Miliband was sympathetic, said Morara, but was voted out of office later that year. Since then, he said, the regime of Prime Minister David Cameron has not been receptive.

It will take as long as 18 months before the issue gets to court, he said. Meanwhile, the rights commission has a strategy of its own: to insist that the statute-of-limitations issue be resolved concurrently with a full trial.

“For us, this is not just a cause,” said Morara of the Mau Mau case unfolding in Great Britain. “It’s a way to address transitional justice.” That is, it’s a way for Kenyans to address what he said were unresolved issues of land ownership, corruption, and tribal divisions traceable to the colonial era.

The first Mau Mau act of resistance occurred in 1947, and was a consequence of Kikuyu farmers being displaced by white settlers and their native allies. “This case,” said Morara, “gives us a chance to start a new national discourse.”

But the case is for the world too, he said, because it points to the universal fragility of basic rights. “Human beings, wherever they are, have a right to live in dignity,” said Morara.
Meanwhile, he and a staff of three at the rights commission are establishing a database of aging Mau Mau veterans, including the women who acted as scouts and who slipped into the forests around Mount Kenya to bring fighters food, weapons, and intelligence.

The database, built largely from information from veterans, includes five categories: those who were tortured and still bear physical evidence; those detained who no longer have evidence of physical torture; Mau Mau not detained or arrested; women and youth who acted as village scouts; and those in categories one through four who have died.
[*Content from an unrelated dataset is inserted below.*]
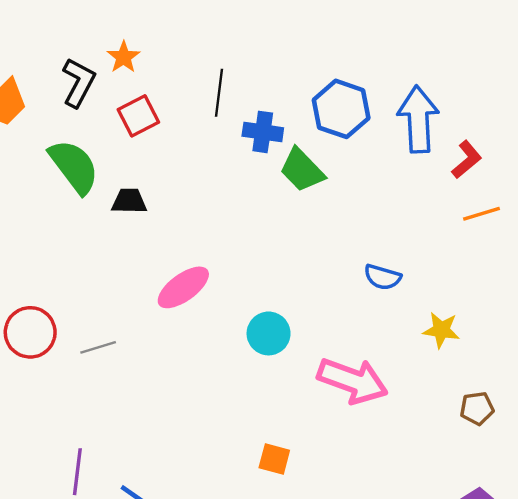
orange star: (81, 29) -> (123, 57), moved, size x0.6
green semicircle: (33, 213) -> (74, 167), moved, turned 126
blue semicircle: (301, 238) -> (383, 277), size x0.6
In those cases, relatives and friends try to corroborate old stories, and provide identity papers and other documents and artifacts.

Jane Muthoni Mara, the surviving female claimant, was arrested long ago while taking food to forest fighters and acting as a scout, said Morara — an example of the women who did their part in the rebellion. “Without their support, the Mau Mau could not have gone for all those years.”
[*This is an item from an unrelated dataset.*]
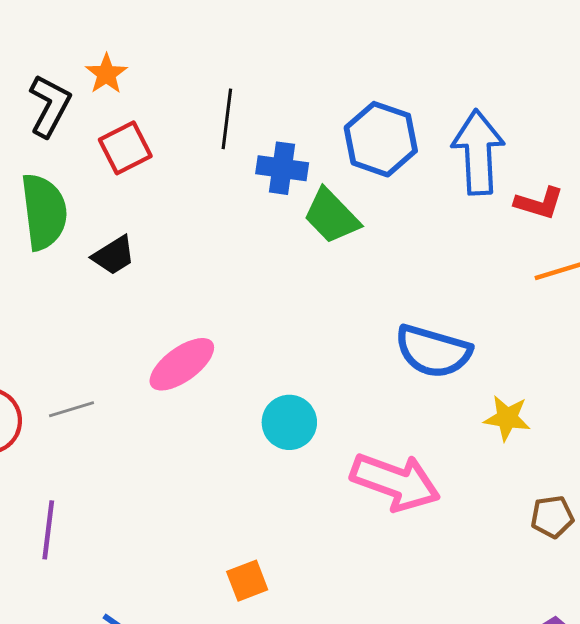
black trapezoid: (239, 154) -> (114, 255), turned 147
As for the years of pursuing a case for the Mau Mau survivors, Morara praised a supportive British public, whose general sympathy for the old fighters is a contrast to official positions. In the meantime, he said, “We’d be very glad if the American community joined in.”

Morara is also interested in what led up to the Mau Mau rebellion. Last month, he set out on a three-month swing through Kenya to gather oral histories about the colonial period up until 1952, when the rebellion came to a boil. “Mau Mau is not an incident,” said Morara. “It’s a process.”